Design Ticket Sales service
Design ticket sales service where there is a spike of sales from time to time.
example cases:
- 90% of customers. small event happening in your city, selling 100 seats and usually around 100 person is interested in
- more difficult case to scale: Apple wants to use this service to sell tickets for their upcoming conference where there are 50k seats and 1M people are interested in buying
- another difficult case from business perspective: you have 50k seats, ~60k people are interested. why this is difficult case, lets assume you put everyone in FIFO queue and 10k people are waiting, 50k people started doing checkout process, but 10k of them couldn't finish on time and dropped from checkout (some didn't want, some didn't have enough money), in the meantime, in the waiting queue of 10k people, 5k left getting bored of waiting, now at most you have 45k people attending your event, from business perspective this is loss of profit, which should be minimized.
For the 10K waiting part of the problem, i wonder if they do some sort of overbooking similar to airlines. Using previous data you can figure out how many ppl you expect to drop out of the process, and oversell by that amount. Probably statisticians figure this out I guess.
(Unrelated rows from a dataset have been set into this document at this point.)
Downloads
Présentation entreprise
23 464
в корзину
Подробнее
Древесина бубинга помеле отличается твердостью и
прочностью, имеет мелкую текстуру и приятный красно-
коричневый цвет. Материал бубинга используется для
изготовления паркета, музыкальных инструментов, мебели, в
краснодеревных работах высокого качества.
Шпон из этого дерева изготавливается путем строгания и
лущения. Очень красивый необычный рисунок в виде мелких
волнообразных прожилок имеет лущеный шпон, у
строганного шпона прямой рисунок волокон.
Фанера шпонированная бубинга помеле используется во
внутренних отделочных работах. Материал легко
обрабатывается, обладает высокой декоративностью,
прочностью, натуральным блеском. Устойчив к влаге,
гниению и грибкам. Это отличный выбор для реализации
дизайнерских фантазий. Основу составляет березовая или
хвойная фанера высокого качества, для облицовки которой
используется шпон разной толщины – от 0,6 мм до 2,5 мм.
Overbooking in airlines is possible because:
- Seats aren't assigned at the time of booking -- applicable for a conference/ media event
- There typically are other flights flying that route where you could adjust the overflow, and make alternative arrangements
- Flights being a large scale operation, there's enough stats of passenger footfall and patterns available to model and optimize the overbooking factor.
If there's only 60k people interested in an event that has 50k capacity, it's highly unlikely that there will be a long queue.. unless there's a very small window of time when booking is open.
If you have 60k people interested in 50k event this already means there is small window of time for bookings. what I have seen in the past (my peers trying to attend some conferences) for some conferences people are restarting page constantly to start booking when booking window is open, because they will be sold quite fast. If you give 10min for checkout process, this is quite long period, lots of people on waiting queue will leave, if you give 30sec then it might be quite small and a lot of people can't finish checkout
You will have deep queues if..
- theres a significantly large number of people interested in an event compared to the capacity.
- Or there's a modeet number of people strongly interested in the event.
My assumption in both cases is that you will not have a large number of drops. If people are so excited to get into an event that they will start queing at the first moment of booking opening, rest assured they will not drop out from a 10 minute waiting. From an engineer's stand point, there is still an opportunity for the underlying technology challenges to be discussed, regardless of whether the problem statement is real or hypothetical.
Send notification to all registered users after window period. Over charging user and refunding in case tickets were already sold.
Seats allocation depends on how fast he/she will book.
I think this has 2 problems:
- Unfair system, you can write bot who can buy all tickets because they can finish faster, in case of if we have queue, still bots can finish faster, but at least humans have chance based on their click of Book button earlier than some bots.
- for 50k event with 60k interests, refunding might be ok, you don't get lots of complains on Twitter, imagine what happens with Apple conference, 950.000 people get refund and if 5% start complaining, you get network effect of complains and this hurts company image, so next time Apple won't be your customer
Tokens Model
My thoughts regarding handling spike, I was initially thinking about tokens
model. Overview of design:
- store 2 lists in redis for each event
- List 1. token per available seat with TTL of time when event starts
- List 2. tokens where currently someone finishing checkout
- when book clicked, take token from 1st list, put into other list and return token to user (pop from list and put into other is in transaction, using Lua)
- when purchase finished. client sends token (or it comes as part of payment provider webhook) token is stored in RDBMS (or any persistent storage), token is deleted from Redis (remember this, we will come back here)
- if purchase wasn't finished, for users who are still retrying backend takes token from 2nd list if time to finish checkout is expired, assign it to user and return to user, now user can do checkout
There are multiple issues with this solution.
- lets assume token is 24bytes, you have 100k events, on average offering 1k seats. on redis you will have 100M * 24 bytes of data, not much but still to keep in mind
- if redis crashes (case 1) you should have reliable way of regenerating all these tokens (or enable persistence for redis, get slightly slower performance), consider also what kind of issues might arise if you have enabled redis replication
- remember this part. if you have already noticed we are relying on payment provider to send us token so we can mark that token is taken, what if there are some issues happening on webhook part of payment provider? your tokens will be used multiple times, effectively selling 1M tickets, which are not available.
Not sure if this good solution, just borrowed some ideas from rate limiter, one big difference is rate limiter doesn't need to be accurate all the time, but in bookmyshow case we should be accurate as much as possible.